I love how acknowledgements invite sentimentality to a greater extent than more strictly academic prose at the same time that their scholarly context demands a standard of precision consistent with the rest of the text (I would prefer this in all friendship correspondences, but perhaps some think books a more demanding medium than text messages, and perhaps an editor more persuasive in this matter than a friend). Poet Mark Doty writes that sentimentality can replace the particular in individual feeling with the universal. In language, this can flatten our expressions of genuine affection into platitudes—dull and at risk of becoming meaningless. In acknowledgements I see scholars, many of whom are writers by choice as well as by necessity, honestly grappling with language. I watch, kept in suspense, as they manoeuvre the currents of this affective language with its many clichés and hyperboles in deliberate, muscular strokes, and pause admiringly at each novel, creative, unaffected expression of gratitude. As an exercise in writing, the acknowledgements ask: how many ways are there to say thank you? In his autobiography, Roland Barthes writes that the one who says “I love you” is like the Argonauts who, over the course of their journey, replaced every plank and nail of the Argo so that it became “an object with no other cause than its name.” The job of both love and language here, for Barthes, is “to give to one and the same phrase inflections which will be forever new.” I think in part this is also the challenge and work of writing acknowledgements.
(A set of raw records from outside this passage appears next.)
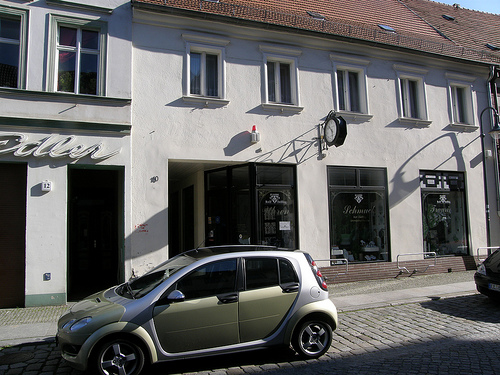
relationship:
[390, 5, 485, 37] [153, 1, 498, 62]
shingles are on roof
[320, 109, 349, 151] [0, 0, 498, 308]
clock in front of building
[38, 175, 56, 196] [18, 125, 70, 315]
number 12 on wall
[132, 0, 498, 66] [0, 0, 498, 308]
roof on building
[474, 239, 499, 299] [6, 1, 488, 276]
car in front of building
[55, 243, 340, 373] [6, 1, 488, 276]
car in front of building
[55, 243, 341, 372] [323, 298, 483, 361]
car on street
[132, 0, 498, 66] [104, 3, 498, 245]
roof on building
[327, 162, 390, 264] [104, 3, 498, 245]
window on building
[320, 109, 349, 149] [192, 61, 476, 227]
clock hanging from building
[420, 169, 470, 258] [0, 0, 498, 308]
window on building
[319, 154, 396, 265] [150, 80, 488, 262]
window on building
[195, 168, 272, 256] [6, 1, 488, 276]
doorway in building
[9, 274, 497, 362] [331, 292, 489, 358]
brick on street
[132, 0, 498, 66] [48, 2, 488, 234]
roof on building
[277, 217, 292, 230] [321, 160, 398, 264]
sign on window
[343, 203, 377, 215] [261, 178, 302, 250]
windowwriting on window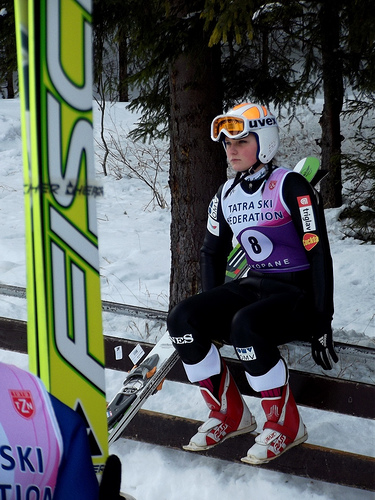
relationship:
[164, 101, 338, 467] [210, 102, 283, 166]
woman wearing helmet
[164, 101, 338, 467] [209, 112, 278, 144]
woman wearing goggles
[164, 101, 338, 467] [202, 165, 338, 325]
woman wears top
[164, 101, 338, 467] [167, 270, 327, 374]
woman wears pants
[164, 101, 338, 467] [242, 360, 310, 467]
woman wears shoes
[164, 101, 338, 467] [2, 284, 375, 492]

I love the thought of these all-but-deified authors in casual conversation with their friends and colleagues. To imagine them arguing over a hastily prepared meal (the function of which is as much social as it is nutritional) or nodding with so much enthusiasm at the collective articulation of a new idea that glasses are spilled (and in the same moment refilled) reminds me of their attachments to the world that inform the real stakes of their research. It foregrounds the social networks that are substrate for academic work that can seem so aloof from lives lived. It reminds me also of the often overlooked gestures of friends—contributions made invisible for not being explicitly related to intellectual pursuits, the work of checking in, telling a joke, sharing a meal, offering physical intimacy—that undoubtedly make research and writing possible. Travelling for research at the moment, that is to say far from my usual social circles and in a city (Hong Kong) that is by turns familiar (I was born here and have, on subsequent visits, formed memories of scenes and encounters that continue to come to the fore when I don’t expect them, with alarming frequency and force) and inhospitable (I’m still uninitiated to many of its routines and rhythms), I find myself thinking often of the friends who have sustained me. In line with José Esteban Muñoz’s reflection that “queer friendship has proven to be the condition of possibility for [his own academic work of] imagining what queerness can and should mean,” I feel an acute gratitude for a queer cohort both here and back home who have been generous and committed, accountable without being transactional in their care for me. A painstakingly crafted acknowledgement then seems the least I could do.
 I came across these excerpts in the Acknowledgements of 2 books I’m currently reading. The first I found in Peggy Phelan’s Unmarked: The Politics of Performance, and the second in John Paul Ricco’s The Logic of the Lure.
 I look forward to preparing my full acknowledgements in time, but even during the writing of this microscopic post, thanks are due—thank you, HK, VM, JB, MB, CM, EG, HM, KVC, SB, HL, IWL, KC, AS, SC.